La activista marina libanesa Mona Khalil, que se convirtió en una figura querida en el país durante décadas después de proteger un sitio de anidación de tortugas cerca de su casa, murió a causa de las heridas sufridas en un ataque israelí.
Khalil, de 76 años, dirigía un santuario llamado Proyecto Casa Naranja cerca de la ciudad mediterránea de Tiro. Recibe voluntarios en su casa para limpiar y monitorear la playa de una milla de largo y da la bienvenida a los turistas para que se queden y aprendan sobre conservación.
Un ataque aéreo israelí alcanzó su casa a principios de este mes, hiriendo gravemente a Khalil, según amigos, que fueron trasladados a una unidad de cuidados intensivos en Beirut antes de que sucumbiera a sus heridas el viernes. Su asistente, una mujer etíope, resultó quemada pero se está recuperando.
Durante la guerra civil libanesa de 1975 a 1990, Khalil se mudó a los Países Bajos. Regresó a la tierra de su familia en 1999, donde una noche tuvo la oportunidad de cavar un nido en la arena de la playa con una tortuga.
Khalil pintó la casa de naranja para que coincidiera con el color nacional de los Países Bajos, que según él lo protegió en tiempos de necesidad, y comenzó un proyecto de conservación y ecoturismo para las tortugas bobas y verdes que anidan en la costa sur del Líbano.
Los turistas extranjeros tuvieron que coordinar sus viajes con el ejército libanés, ya que el bed and breakfast se encontraba en tierras que Israel había invadido y ocupado repetidamente. Aquellos que lograron obtener permiso se quedarían en la hermosa casa de Khalil, cuyo jardín bordeado de flores a menudo está lleno de perros y gatos rescatados. Es un corto paseo entre los plátanos hasta la playa.
Los cortes de energía regulares y la falta de aire acondicionado hicieron que algunos visitantes dejaran críticas en línea desfavorables, aunque la mayoría estaban entusiasmadas porque Khalil ofrecía lo que otros B&B no podían ofrecer: la oportunidad de presenciar a las tortugas y ayudarlas a nacer y participar en la protección de su vulnerable población.
Los esfuerzos de conservación marina de Khalil inicialmente fueron resentidos por algunos lugareños, incluidos promotores inmobiliarios y pescadores que recurrieron a la pesca con dinamita, una práctica contra la que luchó con éxito.

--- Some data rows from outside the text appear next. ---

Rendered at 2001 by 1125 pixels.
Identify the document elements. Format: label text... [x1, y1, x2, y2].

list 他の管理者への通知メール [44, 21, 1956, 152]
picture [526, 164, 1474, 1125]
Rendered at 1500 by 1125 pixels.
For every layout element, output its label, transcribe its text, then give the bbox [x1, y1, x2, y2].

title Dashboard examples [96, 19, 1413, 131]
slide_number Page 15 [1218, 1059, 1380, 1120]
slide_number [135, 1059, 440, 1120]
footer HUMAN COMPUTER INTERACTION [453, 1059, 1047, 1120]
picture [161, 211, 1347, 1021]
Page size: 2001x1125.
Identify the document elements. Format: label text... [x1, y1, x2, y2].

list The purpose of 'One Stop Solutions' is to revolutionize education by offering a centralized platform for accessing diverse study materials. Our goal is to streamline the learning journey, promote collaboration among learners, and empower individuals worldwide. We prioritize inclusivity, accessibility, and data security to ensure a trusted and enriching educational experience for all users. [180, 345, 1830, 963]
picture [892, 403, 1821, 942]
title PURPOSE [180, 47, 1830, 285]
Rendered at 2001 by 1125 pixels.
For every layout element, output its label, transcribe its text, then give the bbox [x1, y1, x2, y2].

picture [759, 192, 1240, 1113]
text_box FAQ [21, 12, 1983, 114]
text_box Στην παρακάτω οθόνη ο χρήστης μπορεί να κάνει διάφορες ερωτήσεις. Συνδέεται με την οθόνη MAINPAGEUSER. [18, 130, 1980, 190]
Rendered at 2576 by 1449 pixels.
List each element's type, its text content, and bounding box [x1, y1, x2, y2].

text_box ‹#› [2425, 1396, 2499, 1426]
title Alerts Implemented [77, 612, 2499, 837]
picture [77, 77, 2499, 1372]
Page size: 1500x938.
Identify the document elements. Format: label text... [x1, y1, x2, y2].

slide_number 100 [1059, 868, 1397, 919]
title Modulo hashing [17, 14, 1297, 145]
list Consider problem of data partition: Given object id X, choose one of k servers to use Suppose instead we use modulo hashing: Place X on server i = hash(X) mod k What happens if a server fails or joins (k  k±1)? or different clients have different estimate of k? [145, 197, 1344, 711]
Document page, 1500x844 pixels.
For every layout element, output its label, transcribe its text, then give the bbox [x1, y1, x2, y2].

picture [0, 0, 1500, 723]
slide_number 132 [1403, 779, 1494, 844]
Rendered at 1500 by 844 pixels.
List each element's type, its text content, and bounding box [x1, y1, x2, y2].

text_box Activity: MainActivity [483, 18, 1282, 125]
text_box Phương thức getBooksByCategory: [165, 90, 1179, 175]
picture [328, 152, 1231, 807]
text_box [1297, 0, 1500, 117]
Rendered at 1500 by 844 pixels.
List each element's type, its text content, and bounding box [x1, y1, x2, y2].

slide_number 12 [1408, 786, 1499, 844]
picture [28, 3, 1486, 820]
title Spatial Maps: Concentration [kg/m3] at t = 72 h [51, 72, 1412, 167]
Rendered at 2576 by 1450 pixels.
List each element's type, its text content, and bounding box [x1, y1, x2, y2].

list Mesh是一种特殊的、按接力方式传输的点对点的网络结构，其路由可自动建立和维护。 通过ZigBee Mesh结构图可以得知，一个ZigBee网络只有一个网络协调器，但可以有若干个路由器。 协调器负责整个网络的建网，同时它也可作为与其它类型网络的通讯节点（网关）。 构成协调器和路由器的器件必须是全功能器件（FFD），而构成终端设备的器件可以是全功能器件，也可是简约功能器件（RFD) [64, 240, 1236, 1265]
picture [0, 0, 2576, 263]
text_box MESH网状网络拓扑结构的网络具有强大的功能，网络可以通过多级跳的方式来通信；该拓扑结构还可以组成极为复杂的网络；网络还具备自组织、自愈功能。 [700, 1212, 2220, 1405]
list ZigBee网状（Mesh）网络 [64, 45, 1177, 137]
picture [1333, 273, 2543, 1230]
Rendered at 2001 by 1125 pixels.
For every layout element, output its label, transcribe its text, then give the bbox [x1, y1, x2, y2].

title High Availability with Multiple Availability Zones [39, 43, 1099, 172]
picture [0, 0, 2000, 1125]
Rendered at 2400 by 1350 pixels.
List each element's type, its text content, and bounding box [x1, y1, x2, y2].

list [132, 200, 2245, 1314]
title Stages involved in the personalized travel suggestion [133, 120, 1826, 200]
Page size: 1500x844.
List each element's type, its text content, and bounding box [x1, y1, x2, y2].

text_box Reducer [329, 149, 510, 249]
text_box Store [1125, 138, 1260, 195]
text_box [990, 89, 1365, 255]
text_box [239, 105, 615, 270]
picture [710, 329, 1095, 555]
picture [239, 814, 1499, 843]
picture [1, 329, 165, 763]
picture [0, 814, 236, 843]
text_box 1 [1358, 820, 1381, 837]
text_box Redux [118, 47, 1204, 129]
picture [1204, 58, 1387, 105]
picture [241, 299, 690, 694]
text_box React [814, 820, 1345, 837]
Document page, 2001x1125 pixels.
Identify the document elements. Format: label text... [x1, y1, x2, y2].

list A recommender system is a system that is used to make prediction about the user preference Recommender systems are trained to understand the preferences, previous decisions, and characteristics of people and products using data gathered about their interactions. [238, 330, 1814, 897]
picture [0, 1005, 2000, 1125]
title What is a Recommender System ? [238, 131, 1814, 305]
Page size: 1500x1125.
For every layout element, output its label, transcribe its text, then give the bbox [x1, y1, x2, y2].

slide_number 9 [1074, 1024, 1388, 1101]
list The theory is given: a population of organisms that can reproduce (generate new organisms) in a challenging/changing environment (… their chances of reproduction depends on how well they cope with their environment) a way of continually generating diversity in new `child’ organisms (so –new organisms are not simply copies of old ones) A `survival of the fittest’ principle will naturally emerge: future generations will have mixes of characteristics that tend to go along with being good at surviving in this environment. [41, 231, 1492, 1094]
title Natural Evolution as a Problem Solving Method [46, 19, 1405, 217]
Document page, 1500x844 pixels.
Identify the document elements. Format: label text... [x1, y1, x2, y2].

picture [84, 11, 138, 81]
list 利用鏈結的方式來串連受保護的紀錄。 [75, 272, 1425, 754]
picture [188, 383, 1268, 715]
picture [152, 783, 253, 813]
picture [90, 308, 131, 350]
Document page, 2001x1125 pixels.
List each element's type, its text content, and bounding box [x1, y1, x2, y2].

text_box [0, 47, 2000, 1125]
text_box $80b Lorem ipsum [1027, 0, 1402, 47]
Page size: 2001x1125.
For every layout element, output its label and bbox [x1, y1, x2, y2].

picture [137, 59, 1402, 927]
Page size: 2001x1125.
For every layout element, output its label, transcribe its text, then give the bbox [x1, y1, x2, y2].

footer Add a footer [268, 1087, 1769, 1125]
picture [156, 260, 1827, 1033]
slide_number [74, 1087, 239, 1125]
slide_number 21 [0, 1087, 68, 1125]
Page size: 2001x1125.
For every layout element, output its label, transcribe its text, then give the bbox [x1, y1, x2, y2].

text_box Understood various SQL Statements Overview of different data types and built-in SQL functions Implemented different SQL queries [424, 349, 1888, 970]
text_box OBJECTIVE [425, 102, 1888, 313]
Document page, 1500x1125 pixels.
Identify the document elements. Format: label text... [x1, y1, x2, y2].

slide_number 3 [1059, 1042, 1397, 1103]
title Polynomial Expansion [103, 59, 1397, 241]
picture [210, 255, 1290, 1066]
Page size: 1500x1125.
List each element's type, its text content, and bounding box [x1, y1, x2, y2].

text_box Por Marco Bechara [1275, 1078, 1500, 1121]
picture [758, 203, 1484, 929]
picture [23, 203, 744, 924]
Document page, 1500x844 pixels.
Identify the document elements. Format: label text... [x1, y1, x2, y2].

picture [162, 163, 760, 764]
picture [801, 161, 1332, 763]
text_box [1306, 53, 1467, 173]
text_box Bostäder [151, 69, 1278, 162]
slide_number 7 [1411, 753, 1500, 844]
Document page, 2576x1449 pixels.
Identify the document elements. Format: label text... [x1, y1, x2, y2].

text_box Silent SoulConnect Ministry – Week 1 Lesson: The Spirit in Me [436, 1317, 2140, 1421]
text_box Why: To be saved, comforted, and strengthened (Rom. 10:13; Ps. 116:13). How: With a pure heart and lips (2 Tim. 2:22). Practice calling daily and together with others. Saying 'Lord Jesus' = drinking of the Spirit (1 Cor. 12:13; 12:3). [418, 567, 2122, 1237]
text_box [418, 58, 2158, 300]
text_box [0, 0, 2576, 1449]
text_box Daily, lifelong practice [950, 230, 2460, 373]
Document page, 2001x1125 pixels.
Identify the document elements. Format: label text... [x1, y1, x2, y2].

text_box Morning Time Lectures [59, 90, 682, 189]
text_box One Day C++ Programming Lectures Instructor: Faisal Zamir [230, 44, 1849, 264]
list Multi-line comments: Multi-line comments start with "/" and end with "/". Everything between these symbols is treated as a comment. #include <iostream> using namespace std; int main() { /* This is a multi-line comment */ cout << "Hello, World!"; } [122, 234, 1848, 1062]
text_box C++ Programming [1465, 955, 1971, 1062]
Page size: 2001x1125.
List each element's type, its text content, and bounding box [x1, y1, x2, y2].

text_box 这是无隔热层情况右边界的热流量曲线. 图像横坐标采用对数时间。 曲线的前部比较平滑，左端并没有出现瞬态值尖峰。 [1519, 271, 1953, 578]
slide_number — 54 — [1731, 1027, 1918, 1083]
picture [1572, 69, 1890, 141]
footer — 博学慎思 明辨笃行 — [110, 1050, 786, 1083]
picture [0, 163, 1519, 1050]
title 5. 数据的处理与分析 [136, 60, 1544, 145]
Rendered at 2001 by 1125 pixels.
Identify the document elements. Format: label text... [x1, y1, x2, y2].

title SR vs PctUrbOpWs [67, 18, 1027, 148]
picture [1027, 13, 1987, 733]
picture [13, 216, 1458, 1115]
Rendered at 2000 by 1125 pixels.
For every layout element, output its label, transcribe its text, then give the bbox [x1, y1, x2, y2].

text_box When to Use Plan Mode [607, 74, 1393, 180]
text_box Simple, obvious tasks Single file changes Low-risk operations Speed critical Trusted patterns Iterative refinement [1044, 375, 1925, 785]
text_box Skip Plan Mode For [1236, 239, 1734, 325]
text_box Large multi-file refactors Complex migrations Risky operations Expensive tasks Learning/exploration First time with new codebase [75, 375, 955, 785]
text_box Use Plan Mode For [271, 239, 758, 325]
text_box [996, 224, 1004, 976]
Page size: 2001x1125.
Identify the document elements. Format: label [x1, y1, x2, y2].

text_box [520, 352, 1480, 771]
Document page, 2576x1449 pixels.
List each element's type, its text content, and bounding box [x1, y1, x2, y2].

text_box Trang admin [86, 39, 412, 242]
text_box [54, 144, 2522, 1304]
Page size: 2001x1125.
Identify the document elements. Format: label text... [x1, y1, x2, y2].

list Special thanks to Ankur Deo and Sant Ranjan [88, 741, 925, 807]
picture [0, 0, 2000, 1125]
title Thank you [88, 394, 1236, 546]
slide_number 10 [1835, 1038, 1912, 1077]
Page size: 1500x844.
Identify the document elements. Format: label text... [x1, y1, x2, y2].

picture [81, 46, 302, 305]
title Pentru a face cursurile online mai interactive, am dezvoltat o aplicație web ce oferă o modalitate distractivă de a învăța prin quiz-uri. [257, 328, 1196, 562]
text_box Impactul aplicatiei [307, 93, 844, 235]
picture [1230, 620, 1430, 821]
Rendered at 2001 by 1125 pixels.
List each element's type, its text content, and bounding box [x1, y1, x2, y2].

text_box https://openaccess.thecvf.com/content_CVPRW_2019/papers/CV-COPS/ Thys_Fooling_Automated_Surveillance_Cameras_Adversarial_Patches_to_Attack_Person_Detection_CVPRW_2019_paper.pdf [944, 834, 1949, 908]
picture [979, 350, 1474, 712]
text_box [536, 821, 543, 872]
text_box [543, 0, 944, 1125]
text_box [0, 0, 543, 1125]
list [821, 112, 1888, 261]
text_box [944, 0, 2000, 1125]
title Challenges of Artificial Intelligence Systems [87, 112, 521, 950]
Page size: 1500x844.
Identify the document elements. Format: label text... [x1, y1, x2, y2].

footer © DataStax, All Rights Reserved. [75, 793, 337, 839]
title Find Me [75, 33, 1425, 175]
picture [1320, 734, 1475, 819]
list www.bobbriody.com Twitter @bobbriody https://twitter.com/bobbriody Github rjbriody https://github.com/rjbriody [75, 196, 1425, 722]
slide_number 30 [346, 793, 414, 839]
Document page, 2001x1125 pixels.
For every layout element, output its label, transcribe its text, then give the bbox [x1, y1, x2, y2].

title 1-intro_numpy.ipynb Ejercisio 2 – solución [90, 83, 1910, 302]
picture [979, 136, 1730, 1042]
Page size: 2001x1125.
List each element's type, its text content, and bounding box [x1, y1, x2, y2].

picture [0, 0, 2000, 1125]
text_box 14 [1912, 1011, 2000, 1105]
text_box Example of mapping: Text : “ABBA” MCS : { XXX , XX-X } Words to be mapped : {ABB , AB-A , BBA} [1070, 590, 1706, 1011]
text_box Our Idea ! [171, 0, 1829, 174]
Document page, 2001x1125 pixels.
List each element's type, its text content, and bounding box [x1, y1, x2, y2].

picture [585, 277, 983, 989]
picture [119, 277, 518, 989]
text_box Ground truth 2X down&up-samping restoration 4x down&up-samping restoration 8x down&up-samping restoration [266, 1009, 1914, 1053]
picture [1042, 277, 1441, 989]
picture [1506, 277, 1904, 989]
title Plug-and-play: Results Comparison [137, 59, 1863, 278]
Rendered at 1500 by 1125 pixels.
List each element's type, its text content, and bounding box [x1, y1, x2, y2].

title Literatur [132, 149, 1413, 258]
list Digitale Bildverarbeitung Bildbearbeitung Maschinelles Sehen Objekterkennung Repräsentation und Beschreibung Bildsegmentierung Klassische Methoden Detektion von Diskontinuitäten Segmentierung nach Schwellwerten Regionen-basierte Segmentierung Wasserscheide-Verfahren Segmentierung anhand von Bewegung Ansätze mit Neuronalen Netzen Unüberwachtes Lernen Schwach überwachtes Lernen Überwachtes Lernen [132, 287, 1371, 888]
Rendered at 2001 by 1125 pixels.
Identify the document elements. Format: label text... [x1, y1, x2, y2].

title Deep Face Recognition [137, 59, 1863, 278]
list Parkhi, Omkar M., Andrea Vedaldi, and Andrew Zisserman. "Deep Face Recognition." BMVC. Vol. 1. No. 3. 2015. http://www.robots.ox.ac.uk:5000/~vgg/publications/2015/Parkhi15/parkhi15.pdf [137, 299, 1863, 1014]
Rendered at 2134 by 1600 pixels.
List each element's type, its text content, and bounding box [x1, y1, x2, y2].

Su casa también resultó dañada durante el bombardeo israelí. Guerra de 2006 con Hezbollah.
A pesar de los constantes ataques israelíes, Khalil permaneció en su casa. En una entrevista de 2017, dijo que no había perdido la esperanza en la conservación de las tortugas y que continuaría indefinidamente. “Mientras Dios me dé vida”, dijo.
Vida silvestre del Líbano Grupo conservacionista Verdes del Sur Un ambientalista lamentó la pérdida de un activista que, según dijo, había inspirado a generaciones de libaneses a valorar y proteger su ecosistema.
“Su trabajo lo ha convertido en una de las voces más respetadas del Líbano para la conservación marina y la protección de la biodiversidad”, dijo el grupo en un comunicado.
“Green Southerners condena enérgicamente el ataque que se cobró la vida de Mona Khalil e hirió a su asistente. El ataque tuvo como objetivo un sitio que es conocido desde hace mucho tiempo por la conservación del medio ambiente, la protección de la biodiversidad y la concienciación pública. Su muerte es un claro recordatorio del devastador costo que los ataques israelíes siguen cobrando a los civiles y el medio ambiente para proteger sus defensas naturales.
Live Love Beirut, un grupo empresarial social centrado en el medio ambiente, dijo que Khalil “será recordado con un legado increíble”.
“Su vida fue desinteresada e influyente”, dijo el grupo. “Que descanse en paz y que el trabajo que tanto le importaba continúe durante las generaciones venideras”.